C'est un très émouvant cadeau que nous fait Jean-Paul Rebour en nous racontant comment Cyrano est entré dans sa vie... pour ne plus jamais en partir. Jean-Paul habite aujourd'hui un petit village près de Montpellier.
D'où me vient cette passion cyranesque,me demandez-vous ; mon Dieu, c'est si loin tout ça !
C'est un matin de printemps,sur la route de Chambéry au lac du Bourget;un matin de 1944 ! J'ai donc 9 ans ! Depuis Novembre 43 les Allemands occupent la Savoie et mon oncle, ancien combattant 14-18 qui m'élève, ronge son frein. Mécanicien arlésien "exilé" (le travail se prend là où il se trouve) loin de sa Camargue, il subit très mal cette occupation.
Et sur cette route, en ce matin, comme tous les dimanches, lui sur son vélo, moi dans une carriole arrimée derrière, nous allons à la pêche sur le lac ; et comme tous les dimanches nous croisons des camions "d'occupants" s'élève alors, à pleine voix, ce que je crois être une poésie inventée par mon oncle :
"Ce sont les poilus de l'Argonne
Venant,ma foi,de très,très loin
De l'Hérault,des Bouches du Rhône
Foutre la rouste aux fridolins"
que,bien sûr, je reprends en choeur!
Et voilà ! Le soir même je lisais le texte de Rostand.
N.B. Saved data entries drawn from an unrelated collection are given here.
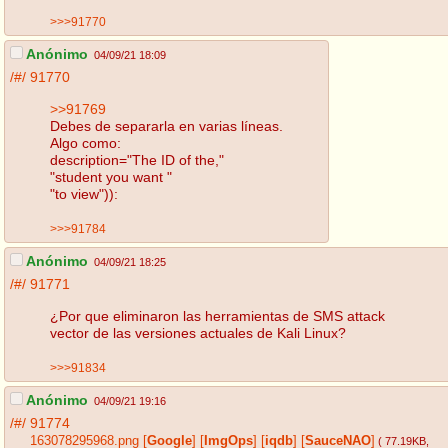
>>>91770
Anónimo
04/09/21 18:09
/#/
91770
>>91769
Debes de separarla en varias líneas.
Algo como:
description="The ID of the,"
"student you want "
"to view")):
>>>91784
Anónimo
04/09/21 18:25
/#/
91771
¿Por que eliminaron las herramientas de SMS attack
vector de las versiones actuales de Kali Linux?
>>>91834
Anónimo
04/09/21 19:16
/#/
91774
163078295968.png
[
Google
]
[
ImgOps
]
[
iqdb
]
[
SauceNAO
]
( 77.19KB
,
Beaucoup plus tard, pour le centenaire, j'ai retrouvé dans une exposition à la mairie du 6° à Paris des paroles à peu près identiques de triolets inventés en Avril 1915.
J'ai 71 ans ! Et je dois dire que Cyrano ne m'a pratiquement pas quitté depuis ce printemps 44. Je l'ai lu et relu à le savoir par coeur (et à gêner mes voisins au théâtre !!) tant de fois ; je l'ai vu et revu (oh, Sorano !). J'ai même écrit un "parcours de lecture"... le manuscrit, inachevé est toujours dans mes cartons.
Oh, je le connais le Savinien ! Cela fait bien 60 ans que je l'admire, lui
pardonne tout, le critique, le comprends de mieux en mieux, ne cesse de
l'aimer. J'ai essayé de transmettre cette amitié profonde à mes filles, à mes petites filles. Ce n'est pas facile, mais c'est toujours riche en
enseignements. Si Roxane entendait ce que pensent d'elle des petites filles de 6° en 2006 ! Et si Cyrano entendait leurs encouragements à "y aller", il n'y aurait plus de pièce... et ce serait grand dommage !
Voilà , cher ami ; du fond de ma mémoire sont venus des souvenirs. Je vous remercie de les avoir faits ressurgir.